8
¡REPETIR LOS MISMO! Hoy estoy cansada. Bueno, me moveré un poco. Algunos quejidos, para que se ilusione el pobre. ¿No aún? ¡Caramba, que le resulta largo! ¿Qué le pasará? Me moveré un poco más, a ver si le ayudo. Pero estoy tan cansada… Parece que está llegando. Me quejaré más. Sí, está llegando. Bueno, ¡al fin! Ya puedo quedarme quieta, aplastada contra la cama.
—Hazte a un lado, querido, estás pesadito.
—Déjame así un rato más.
—Ahora ya no tiene gracia… Me aplastas en serio. Por lo menos apóyate sobre los codos.
—¿Qué tienes en esta oreja?
—Me lastimé. Estoy aburrida de oír lo mismo. Todos los que se recuestan sobre mi lado izquierdo, lo primero que ven es la cicatriz de mi oreja.
—Está bien. No insisto.
—Mejor.
Si supieras —pensé—. Pero no te voy a contar mis cuitas, como acostumbran algunos hombres, que en vez de testículos parecen tener dos bolsas llenas de lágrimas para conmover a las mujeres. Esa oreja me la partió mi madre. Mi propia madre. No quiso oírme, está muy enamorada de su hermoso Jacinto. Él no podía tener ninguna culpa, claro. ¡Él, de corazón tan tierno! En cambio yo, que podía ser el único consuelo de su vida, su amiga, su apoyo, recibí el golpe del cuchillo. Tenía quince años y pude saltar a la mesa, al suelo, a una silla, otra vez a la mesa y ganar la puerta, correr semidesnuda por el patio, gritar y oír los gritos de mi madre blandiendo el arma. Sentí que algo caliente y dulzón llegaba a mi boca, pretendí secarlo con la mano y vi mis dedos empapados en sangre, en mi propia sangre, que corría por la cara y por mis muslos. El espanto me hizo correr más, saltar la tapia, atropellar a los vecinos, hasta que decenas de brazos me sujetaron de pies a cabeza. Me arrastraron hasta la misma cama, donde me volteó Jacinto.

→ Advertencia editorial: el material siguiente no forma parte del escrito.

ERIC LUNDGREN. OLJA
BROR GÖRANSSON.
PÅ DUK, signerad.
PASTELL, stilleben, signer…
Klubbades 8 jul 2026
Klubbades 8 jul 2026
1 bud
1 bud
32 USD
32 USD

Creí que se repetía la escena, pero esta vez eran muchos y antes fue él solo, cuando en la pieza no había nadie, porque mi madre estaba en el hospital acompañando a Santos Inoc. Caminaba con torpeza, dio manotones en el aire para asirme. Transpiraba vino por todos sus negros poros, brillaba de sudor grasoso y penetrante. Comenzó a perseguirme, alternando los insultos con palabras melosas y obscenas. Lo esquivé alrededor de la mesa, empujándole sillas y bancos, brincando sobre la cama, hasta que alcanzó mi tobillo. Caí a tierra, a ese piso de tierra apisonada que mi madre regó antes de salir por la mañana temprano. Se revolcó sobre mí como una aplanadora. Destrozó mis vestidos y mi cuerpo, insensible a mis aullidos o enardecido por ellos.
—¡Puta! ¡Degenerada! —gritaba mi madre mientras consolaba a Jacinto, que se adormilaba en sus brazos—. ¡Lo provocaste cuando te quedaste sola con él!
Jacinto movió afirmativamente su cabezota inmunda.
—¡Mira cómo llora! —señaló mi madre las lágrimas que le chorreaban por sus mejillas, que era puro sudor de caballo.
—No tolera la enfermedad de Inoc —explicó a los vecinos—. Huye de su dolor emborrachándose. Se pasó la noche entera bebiendo, tratando de apagar su pena. Al volver, en vez de hacerlo descansar, mi hija —¡hija de mierda! ¡ojalá te hubiera abortado!—, en vez de consolarlo lo provocó, lo obligó a realizar inmundicias. ¡Te voy a matar! ¡Desaparece de mis ojos! ¡Sáquenla de aquí, que no respondo! ¡Sáquenla! ¡Fuera! ¡Fuera!